◆ EXERCISE GOAL
Scan the listing below. Report each line that includes "Share".

◆ RECORDS SHOWN
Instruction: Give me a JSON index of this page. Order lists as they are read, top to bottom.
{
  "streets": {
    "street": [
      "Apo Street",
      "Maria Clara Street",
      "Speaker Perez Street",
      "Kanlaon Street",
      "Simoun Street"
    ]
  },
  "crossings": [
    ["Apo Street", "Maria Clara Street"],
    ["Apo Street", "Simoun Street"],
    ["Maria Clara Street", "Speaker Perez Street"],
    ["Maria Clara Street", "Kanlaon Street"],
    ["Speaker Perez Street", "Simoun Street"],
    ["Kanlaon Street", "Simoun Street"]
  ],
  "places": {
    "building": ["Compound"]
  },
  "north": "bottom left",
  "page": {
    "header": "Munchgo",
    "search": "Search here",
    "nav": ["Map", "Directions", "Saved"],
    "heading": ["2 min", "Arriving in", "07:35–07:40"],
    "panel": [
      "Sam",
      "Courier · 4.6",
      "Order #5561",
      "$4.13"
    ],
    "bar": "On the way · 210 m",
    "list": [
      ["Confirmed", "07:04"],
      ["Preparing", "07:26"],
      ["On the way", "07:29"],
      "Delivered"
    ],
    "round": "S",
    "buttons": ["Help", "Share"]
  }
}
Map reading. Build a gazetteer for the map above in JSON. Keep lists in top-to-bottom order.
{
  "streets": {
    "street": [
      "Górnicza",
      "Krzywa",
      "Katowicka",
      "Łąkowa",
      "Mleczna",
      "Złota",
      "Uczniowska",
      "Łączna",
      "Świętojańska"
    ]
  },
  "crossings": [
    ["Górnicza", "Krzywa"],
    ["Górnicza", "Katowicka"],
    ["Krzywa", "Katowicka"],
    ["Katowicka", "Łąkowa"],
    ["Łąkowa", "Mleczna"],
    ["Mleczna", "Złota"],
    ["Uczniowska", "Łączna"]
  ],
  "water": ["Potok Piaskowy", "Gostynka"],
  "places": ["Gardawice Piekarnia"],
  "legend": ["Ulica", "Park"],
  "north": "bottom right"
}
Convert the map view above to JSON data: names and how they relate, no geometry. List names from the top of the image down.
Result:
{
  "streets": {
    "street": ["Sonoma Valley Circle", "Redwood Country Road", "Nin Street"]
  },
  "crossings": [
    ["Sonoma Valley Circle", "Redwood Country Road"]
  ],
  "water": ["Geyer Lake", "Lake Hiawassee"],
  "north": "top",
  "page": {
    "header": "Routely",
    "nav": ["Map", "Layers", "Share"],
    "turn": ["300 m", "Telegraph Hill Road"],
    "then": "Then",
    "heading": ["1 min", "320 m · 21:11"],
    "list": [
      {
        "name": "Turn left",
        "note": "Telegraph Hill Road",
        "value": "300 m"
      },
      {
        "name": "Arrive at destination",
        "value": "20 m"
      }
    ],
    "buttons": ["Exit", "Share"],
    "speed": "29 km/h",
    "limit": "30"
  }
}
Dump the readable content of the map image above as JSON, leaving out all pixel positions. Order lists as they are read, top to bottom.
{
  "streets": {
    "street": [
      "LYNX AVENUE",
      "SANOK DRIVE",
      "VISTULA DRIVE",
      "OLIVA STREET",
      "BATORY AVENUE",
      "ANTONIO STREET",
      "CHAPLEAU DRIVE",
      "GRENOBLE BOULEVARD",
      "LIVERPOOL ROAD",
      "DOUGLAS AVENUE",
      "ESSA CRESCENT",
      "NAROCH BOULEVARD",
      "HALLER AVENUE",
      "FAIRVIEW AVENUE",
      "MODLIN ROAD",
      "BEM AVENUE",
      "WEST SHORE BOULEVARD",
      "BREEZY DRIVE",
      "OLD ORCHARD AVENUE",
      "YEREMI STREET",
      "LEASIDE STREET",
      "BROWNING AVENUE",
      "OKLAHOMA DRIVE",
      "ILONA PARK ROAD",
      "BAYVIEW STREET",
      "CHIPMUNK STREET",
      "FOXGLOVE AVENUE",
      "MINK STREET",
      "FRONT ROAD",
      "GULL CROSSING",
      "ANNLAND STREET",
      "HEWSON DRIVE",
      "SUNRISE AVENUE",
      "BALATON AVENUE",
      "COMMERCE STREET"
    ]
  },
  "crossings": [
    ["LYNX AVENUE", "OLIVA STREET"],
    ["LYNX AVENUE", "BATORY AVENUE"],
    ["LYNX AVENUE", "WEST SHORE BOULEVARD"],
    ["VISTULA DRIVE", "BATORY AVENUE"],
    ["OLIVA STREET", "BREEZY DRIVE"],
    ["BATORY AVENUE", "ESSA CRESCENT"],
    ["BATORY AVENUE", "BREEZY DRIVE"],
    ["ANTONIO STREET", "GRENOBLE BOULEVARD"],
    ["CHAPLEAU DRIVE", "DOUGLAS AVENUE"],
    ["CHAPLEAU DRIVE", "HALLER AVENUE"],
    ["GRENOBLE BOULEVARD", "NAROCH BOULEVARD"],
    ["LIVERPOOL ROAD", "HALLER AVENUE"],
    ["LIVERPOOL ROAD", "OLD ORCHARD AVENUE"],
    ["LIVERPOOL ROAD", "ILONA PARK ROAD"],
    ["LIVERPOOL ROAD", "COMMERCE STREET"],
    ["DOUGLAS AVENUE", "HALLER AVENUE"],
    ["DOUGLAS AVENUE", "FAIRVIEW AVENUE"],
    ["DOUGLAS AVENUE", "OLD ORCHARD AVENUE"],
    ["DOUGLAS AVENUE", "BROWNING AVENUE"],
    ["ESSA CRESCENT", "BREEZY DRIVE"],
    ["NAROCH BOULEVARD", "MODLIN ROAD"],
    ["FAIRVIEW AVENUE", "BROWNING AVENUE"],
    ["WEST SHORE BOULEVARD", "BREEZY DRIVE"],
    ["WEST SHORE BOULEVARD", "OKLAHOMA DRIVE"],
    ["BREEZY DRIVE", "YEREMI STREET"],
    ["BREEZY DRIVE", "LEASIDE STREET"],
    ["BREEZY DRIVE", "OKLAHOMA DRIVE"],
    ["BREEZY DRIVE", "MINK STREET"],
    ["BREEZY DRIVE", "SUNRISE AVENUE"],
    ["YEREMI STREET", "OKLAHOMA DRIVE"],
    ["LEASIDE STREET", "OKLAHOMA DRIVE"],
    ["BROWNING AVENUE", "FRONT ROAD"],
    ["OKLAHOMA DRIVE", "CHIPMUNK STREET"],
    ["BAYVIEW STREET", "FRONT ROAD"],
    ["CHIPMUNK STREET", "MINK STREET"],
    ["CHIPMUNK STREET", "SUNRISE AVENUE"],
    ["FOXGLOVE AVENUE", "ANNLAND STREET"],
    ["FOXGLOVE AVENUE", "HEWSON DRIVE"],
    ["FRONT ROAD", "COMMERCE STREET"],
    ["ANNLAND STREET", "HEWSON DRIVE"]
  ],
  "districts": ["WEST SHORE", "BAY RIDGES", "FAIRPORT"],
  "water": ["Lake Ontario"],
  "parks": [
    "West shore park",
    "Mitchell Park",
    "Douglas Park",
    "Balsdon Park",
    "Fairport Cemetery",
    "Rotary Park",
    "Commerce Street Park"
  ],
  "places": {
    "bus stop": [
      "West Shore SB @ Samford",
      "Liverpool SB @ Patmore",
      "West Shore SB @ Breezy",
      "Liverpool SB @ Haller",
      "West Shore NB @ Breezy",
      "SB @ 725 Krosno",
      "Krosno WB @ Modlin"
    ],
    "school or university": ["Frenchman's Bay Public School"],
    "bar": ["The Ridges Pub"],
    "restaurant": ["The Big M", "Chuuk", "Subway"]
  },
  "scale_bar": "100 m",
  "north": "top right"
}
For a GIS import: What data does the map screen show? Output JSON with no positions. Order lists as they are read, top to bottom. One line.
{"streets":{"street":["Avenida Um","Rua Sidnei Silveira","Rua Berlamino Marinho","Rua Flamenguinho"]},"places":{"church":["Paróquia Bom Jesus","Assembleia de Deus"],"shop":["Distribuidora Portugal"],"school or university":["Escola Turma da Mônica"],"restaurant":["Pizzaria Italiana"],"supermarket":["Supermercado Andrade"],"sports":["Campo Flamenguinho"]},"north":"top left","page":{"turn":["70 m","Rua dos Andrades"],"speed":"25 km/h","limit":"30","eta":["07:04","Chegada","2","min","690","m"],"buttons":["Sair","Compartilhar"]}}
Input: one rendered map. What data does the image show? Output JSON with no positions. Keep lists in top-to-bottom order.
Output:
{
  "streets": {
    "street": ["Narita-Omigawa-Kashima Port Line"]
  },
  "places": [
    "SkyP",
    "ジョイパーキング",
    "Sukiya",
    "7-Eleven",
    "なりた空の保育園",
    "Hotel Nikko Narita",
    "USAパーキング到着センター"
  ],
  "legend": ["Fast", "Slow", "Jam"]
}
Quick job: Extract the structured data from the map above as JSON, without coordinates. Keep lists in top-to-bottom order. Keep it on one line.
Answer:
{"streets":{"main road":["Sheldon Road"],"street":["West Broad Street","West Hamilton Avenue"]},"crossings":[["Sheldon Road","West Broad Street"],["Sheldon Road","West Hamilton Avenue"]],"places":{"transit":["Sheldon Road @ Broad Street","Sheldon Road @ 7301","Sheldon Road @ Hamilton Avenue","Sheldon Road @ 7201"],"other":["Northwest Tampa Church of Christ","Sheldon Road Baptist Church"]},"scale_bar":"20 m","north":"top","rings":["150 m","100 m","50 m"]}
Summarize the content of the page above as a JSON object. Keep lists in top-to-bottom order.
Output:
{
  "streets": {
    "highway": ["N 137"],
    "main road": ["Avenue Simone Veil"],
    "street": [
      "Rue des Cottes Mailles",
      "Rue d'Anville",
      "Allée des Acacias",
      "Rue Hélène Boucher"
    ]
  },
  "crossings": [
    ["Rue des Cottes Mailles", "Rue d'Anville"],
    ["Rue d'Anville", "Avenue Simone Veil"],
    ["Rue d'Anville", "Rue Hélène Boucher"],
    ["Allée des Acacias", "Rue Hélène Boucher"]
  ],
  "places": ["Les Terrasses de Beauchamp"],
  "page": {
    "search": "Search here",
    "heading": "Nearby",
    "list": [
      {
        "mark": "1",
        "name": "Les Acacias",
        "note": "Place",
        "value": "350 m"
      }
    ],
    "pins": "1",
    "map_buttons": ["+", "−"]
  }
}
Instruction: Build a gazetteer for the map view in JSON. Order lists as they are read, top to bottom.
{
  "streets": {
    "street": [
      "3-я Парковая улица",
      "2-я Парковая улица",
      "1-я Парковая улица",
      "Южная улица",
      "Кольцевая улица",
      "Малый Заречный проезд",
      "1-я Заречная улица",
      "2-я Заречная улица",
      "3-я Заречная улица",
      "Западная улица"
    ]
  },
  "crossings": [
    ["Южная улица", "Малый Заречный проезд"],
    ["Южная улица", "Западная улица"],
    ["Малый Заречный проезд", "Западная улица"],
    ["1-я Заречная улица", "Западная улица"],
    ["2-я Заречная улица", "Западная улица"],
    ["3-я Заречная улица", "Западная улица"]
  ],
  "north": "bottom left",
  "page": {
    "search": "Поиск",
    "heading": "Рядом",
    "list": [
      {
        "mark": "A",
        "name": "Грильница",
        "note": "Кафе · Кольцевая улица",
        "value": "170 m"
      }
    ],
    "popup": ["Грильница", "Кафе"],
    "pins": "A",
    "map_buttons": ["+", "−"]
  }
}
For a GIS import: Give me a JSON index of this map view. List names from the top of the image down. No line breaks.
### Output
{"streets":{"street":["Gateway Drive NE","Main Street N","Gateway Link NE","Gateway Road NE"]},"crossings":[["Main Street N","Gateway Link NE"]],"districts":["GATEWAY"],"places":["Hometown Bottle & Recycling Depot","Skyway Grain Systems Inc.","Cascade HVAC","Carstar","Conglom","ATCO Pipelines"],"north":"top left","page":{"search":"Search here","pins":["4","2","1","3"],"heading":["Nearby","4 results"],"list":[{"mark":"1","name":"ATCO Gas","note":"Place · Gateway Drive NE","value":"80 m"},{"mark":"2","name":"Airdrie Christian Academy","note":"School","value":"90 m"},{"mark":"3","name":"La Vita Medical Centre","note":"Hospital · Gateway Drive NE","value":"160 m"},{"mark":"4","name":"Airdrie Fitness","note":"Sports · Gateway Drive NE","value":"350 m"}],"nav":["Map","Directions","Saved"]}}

◆ RESPONSE AREA
    "buttons": ["Help", "Share"]
    "nav": ["Map", "Layers", "Share"],
    "buttons": ["Exit", "Share"],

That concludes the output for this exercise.